For the congenital cataract families with identified mutations reported before, about three-fourths of the families had mutations in the 10 crystallin and 2 connexin genes, which was mostly based on studies of individual gene [3]. However, this mutation proportion may not reflect the actual frequency of these genes in congenital cataract, since the genes encoding crystallins and connexins might be more frequently analyzed. In fact, varied frequencies of mutation detection, mostly lower, were reported in several studies involving analysis of multiple genes. Devi et al. found crystallin mutations in 16.6% (10 of 60) Indian families by analyzing the 10 crystallin genes [10]. Burdon et al. [63] detected crystallin mutations in 5.3% (2/38) Australian families by analyzing 7 crystallin genes. Hansen et al. [36] detected crystallin and connexin mutations in 35.7% (10/28) and 21.4% (6/28) Danish families, respectively. Kumar et al. [40] detected mutations in 20% (6/30) Indian families by analyzing 4 of the 12 genes. Wang et al. [29] identified mutations in 15% (3/20) Chinese families by analyzing 10 of the 12 genes. None of these studies performed analysis of all the 12 genes in the same set of families. In this study, we detected mutations in 40% families by analyzing all of the 12 genes. Overall, the frequencies of mutations in the 12 genes varied significantly in different ethnic populations but were more likely to be less than three fourth of families with congenital cataracts. The over-representation of mutations in these 12 genes is more likely due to more frequent studies on these genes.

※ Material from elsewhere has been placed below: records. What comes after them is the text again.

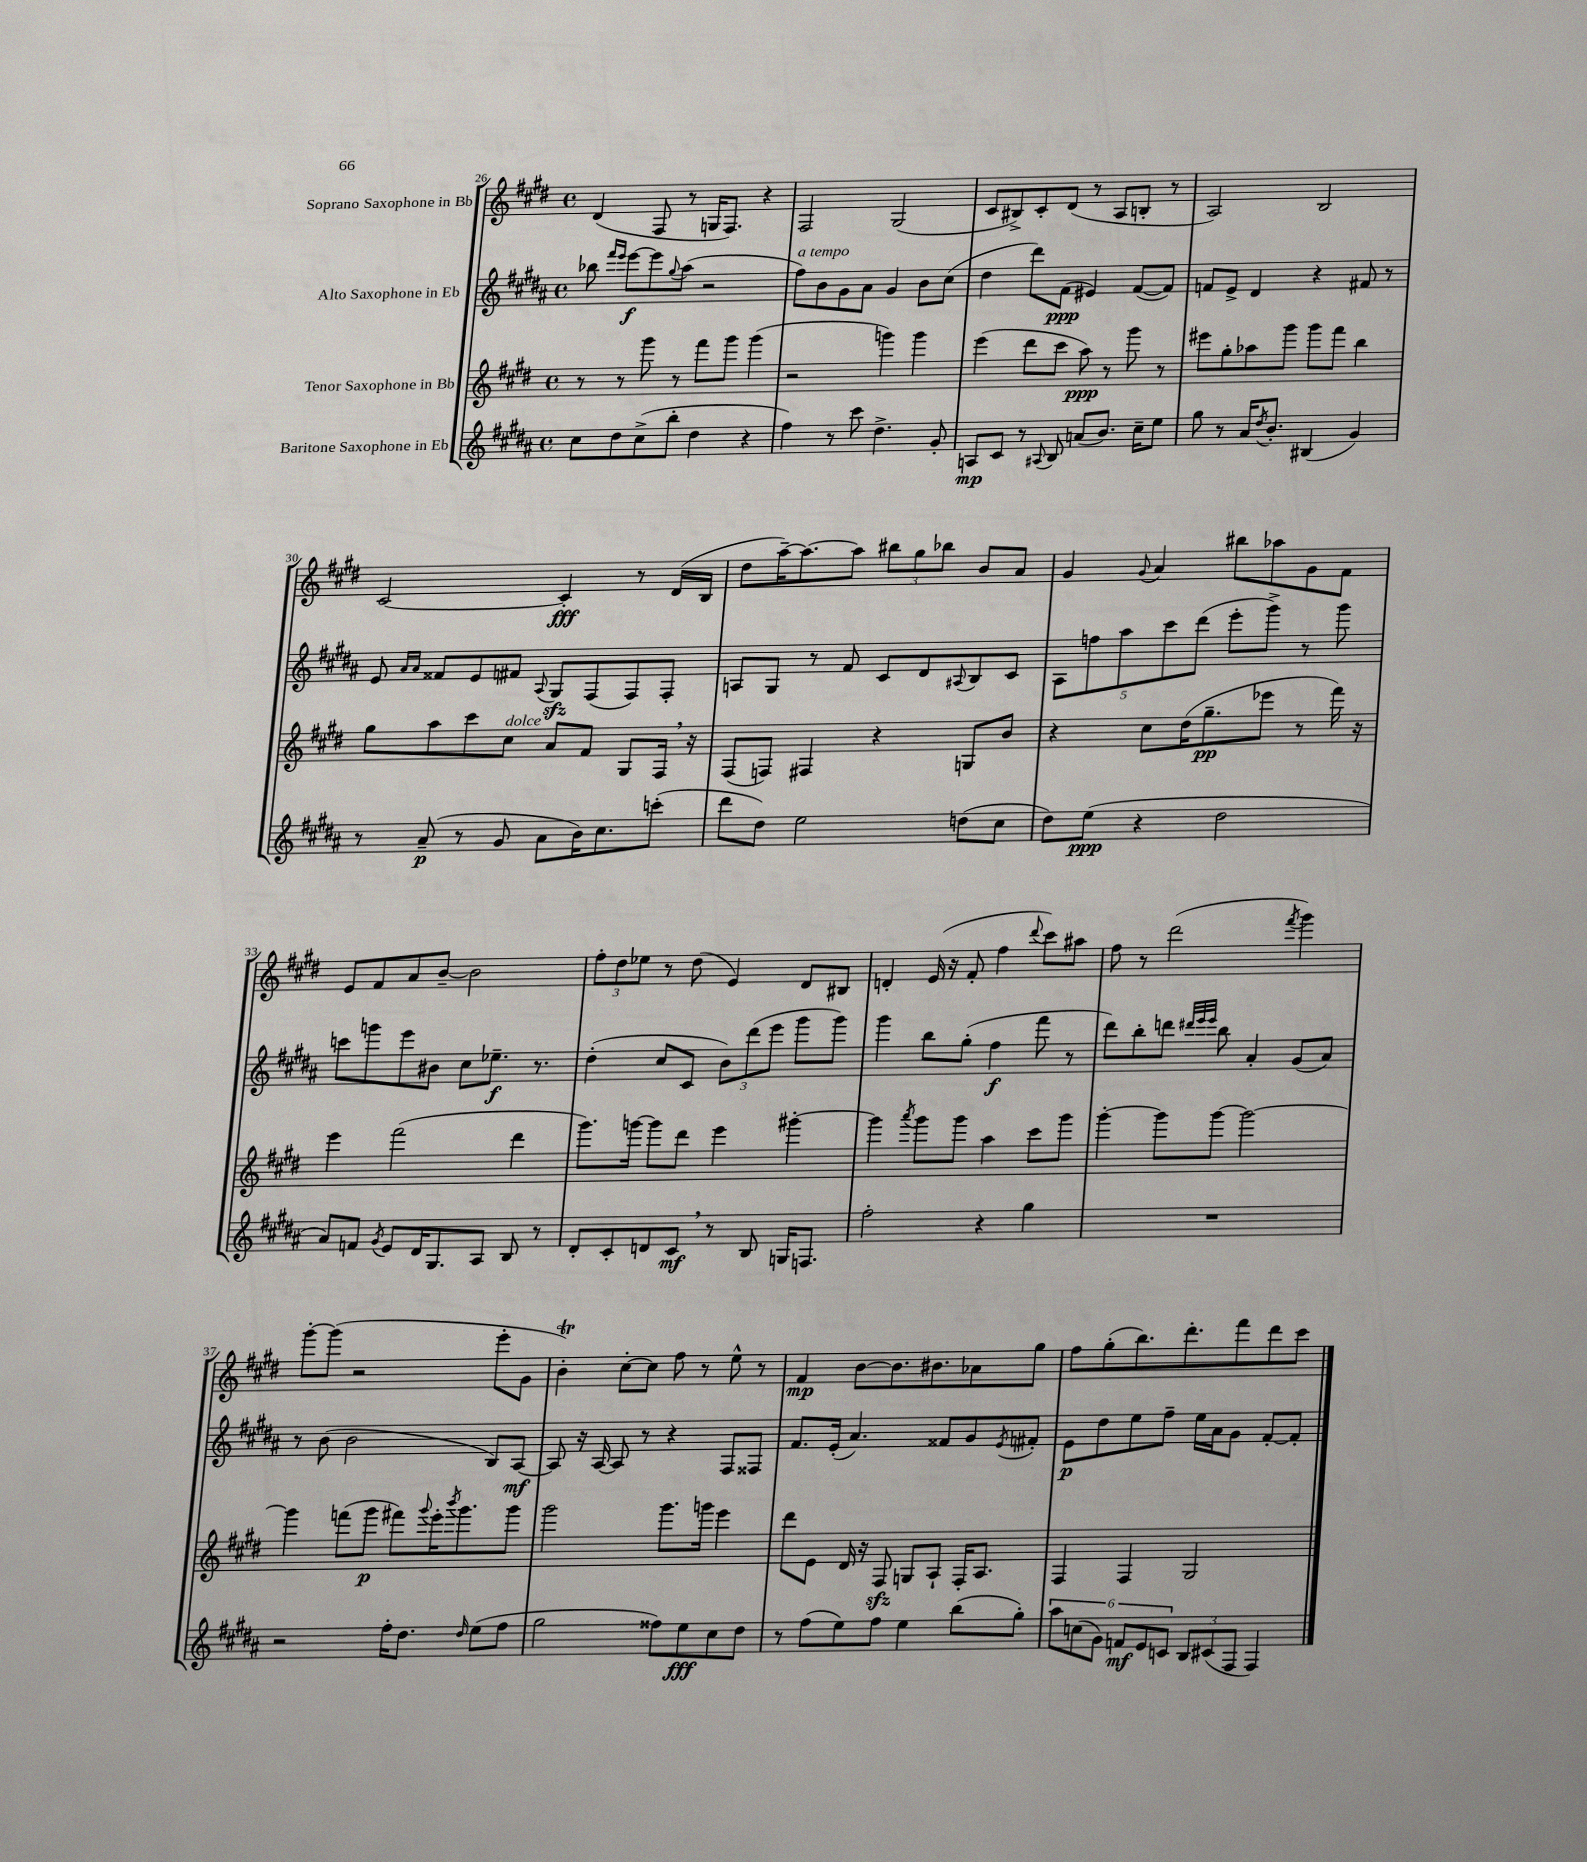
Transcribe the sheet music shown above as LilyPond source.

<<
\new StaffGroup <<
\new Staff = "s0" \with { instrumentName = "Soprano Saxophone in Bb" } {
    \clef treble \key e \major \defaultTimeSignature \time 4/4
    dis'4( fis8 r8 g16 fis8.) r4 |
    fis2 gis2( |
    cis'8 bis8->) cis'8-. dis'8( r8 a8 b8-. r8 |
    a2) b2 |
    cis'2~ cis'4-.\fff r8 dis'16( b16 |
    dis''8 a''16~--) a''8.~ a''8 \tuplet 3/2 { bis''8 gis''8 bes''8 } b'8 a'8 |
    gis'4 \appoggiatura { gis'8 } a'4 bis''8 aes''8 gis'8 fis'8 |
    e'8 fis'8 a'8 b'8~-- b'2 |
    \tuplet 3/2 { fis''8-. dis''8 ees''8 } r8 dis''8( e'4) dis'8 bis8 |
    d'4-. e'16( r16 fis'8-. fis''4 \appoggiatura { dis'''8 } cis'''8) ais''8 |
    fis''8 r8 dis'''2( \acciaccatura { fis'''8 } gis'''4) |
    gis'''8~-. gis'''8( r2 e'''8-. gis'8 |
    b'4-.\trill) cis''8~-. cis''8 fis''8 r8 e''8-^ r8 |
    fis'4\mp b'8~ b'8. bis'8. aes'8 gis''8 |
    fis''8 gis''8-.( b''8.) dis'''8.-. fis'''8 dis'''8 cis'''8 \bar "|." |
}
\new Staff = "s1" \with { instrumentName = "Alto Saxophone in Eb" } {
    \clef treble \key b \major \defaultTimeSignature \time 4/4
    bes''8 \grace { fis'''16 e'''16 } e'''8~\f e'''8 \appoggiatura { gis''8 } ais''8( r2 |
    fis''8^\markup { \italic "a tempo" }) b'8 gis'8 ais'8 gis'4 b'8 cis''8( |
    dis''4 dis'''8) fis'8\ppp( eis'4) fis'8~( fis'8) |
    f'8 e'8-> dis'4 r4 fis'8 r8 |
    e'8 \grace { ais'16 ais'16 } fisis'8 e'8 fis'8 \appoggiatura { ais8 } gis8\sfz fis8( fis8) fis8-. |
    a8 gis8 r8 fis'8 cis'8 dis'8 \appoggiatura { ais8 } b8 cis'8 |
    \tuplet 5/4 { ais8 f''8 ais''8 cis'''8 dis'''8( } e'''8-. gis'''8->) r8 gis'''8 |
    c'''8 g'''8 e'''8 bis'8 cis''8 ees''8.--\f r8. |
    dis''4-.( cis''8 cis'8 \tuplet 3/2 { b'8) dis'''8( e'''8 } gis'''8 gis'''8) |
    gis'''4 b''8 gis''8-.( fis''4\f fis'''8 r8 |
    dis'''8) b''8-. d'''8 \grace { dis'''32 e'''32 e'''32 } b''8 ais'4-. gis'8( ais'8) |
    r8 b'8( b'2 b8) ais8~\mf |
    ais8 r16 ais16~ ais8 r8 r4 fis8 fisis8 |
    fis'8. e'16-.( ais'4.) fisis'8 gis'8 \acciaccatura { e'8 } fis'8-. |
    e'8\p dis''8 e''8 fis''8-- e''16 ais'16 gis'8 fis'8~-. fis'8-. \bar "|." |
}
\new Staff = "s2" \with { instrumentName = "Tenor Saxophone in Bb" } {
    \clef treble \key e \major \defaultTimeSignature \time 4/4
    r8 r8 gis'''8 r8 fis'''8 gis'''8 gis'''4( |
    r2 g'''4) g'''4 |
    e'''4( dis'''8 cis'''8 a''8\ppp) r8 gis'''8 r8 |
    eis'''8 gis''8-. aes''8 gis'''8 gis'''8 fis'''8 b''4 |
    gis''8 a''8 cis'''8 cis''8^\markup { \italic "dolce" } a'8 fis'8 gis8 fis16 \breathe r16 |
    fis8( f8) fis4 r4 g8 b'8 |
    r4 cis''8 dis''16( gis''8.--\pp ees'''8 r8 fis'''16) r16 |
    e'''4 fis'''2( dis'''4 |
    gis'''8.) g'''16~ g'''8 dis'''8 e'''4 gis'''4~-. |
    gis'''4 \acciaccatura { a'''8 } gis'''8 gis'''8 a''4 cis'''8 gis'''8 |
    gis'''4~-. gis'''8 gis'''8~ gis'''2~ |
    gis'''4 f'''8( gis'''8\p fis'''8) \appoggiatura { gis'''8 } e'''16-. \acciaccatura { b'''8 } gis'''8. gis'''8 |
    gis'''2 gis'''8. g'''16 e'''4 |
    dis'''8 e'8 dis'16 r16 fis8\sfz g8 a8-! fis16-. a8. |
    fis4 fis4 gis2 \bar "|." |
}
\new Staff = "s3" \with { instrumentName = "Baritone Saxophone in Eb" } {
    \clef treble \key b \major \defaultTimeSignature \time 4/4
    cis''8 dis''8 cis''8->( b''8-. dis''4 r4 |
    fis''4) r8 cis'''8 dis''4.-> gis'8-. |
    a8\mp cis'8 r8 \appoggiatura { ais8 } b8 a'8( b'8.) cis''16-- e''8 |
    gis''8 r8 ais'16 \acciaccatura { dis''8 } b'8.-. bis4( gis'4) |
    r8 ais'8--\p( r8 gis'8 ais'8 b'16) cis''8. c'''8-.( |
    dis'''8 dis''8) e''2 d''8( cis''8 |
    dis''8) e''8\ppp( r4 dis''2 |
    ais'8) f'8 \acciaccatura { gis'8 } e'8 dis'16 gis8. ais8 b8 r8 |
    dis'8-. cis'8-. d'8 cis'8\mf \breathe r8 b8 g16 f8. |
    fis''2-. r4 gis''4 |
    R1 |
    r2 fis''16-. dis''8. \grace { dis''16 } e''8( fis''8 |
    gis''2 fisis''8) e''8\fff cis''8 dis''8 |
    r8 fis''8( e''8) fis''8 e''4 b''8( gis''8-.) |
    \tuplet 6/4 { ais''8 c''8( gis'8) f'8\mf e'8 c'8 } \tuplet 3/2 { b8 cis'8( fis8 } fis4) \bar "|." |
}
>>
>>
\layout { \context { \Score currentBarNumber = #26 } }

Although several mutations in the 12 genes have been identified so far, we still identified five novel mutations in the Chinese families with congenital cataracts. Our results expand the mutation spectrum of these genes in Chinese population. The families without identified mutations will be good candidates for future study in screening for additional causative genes.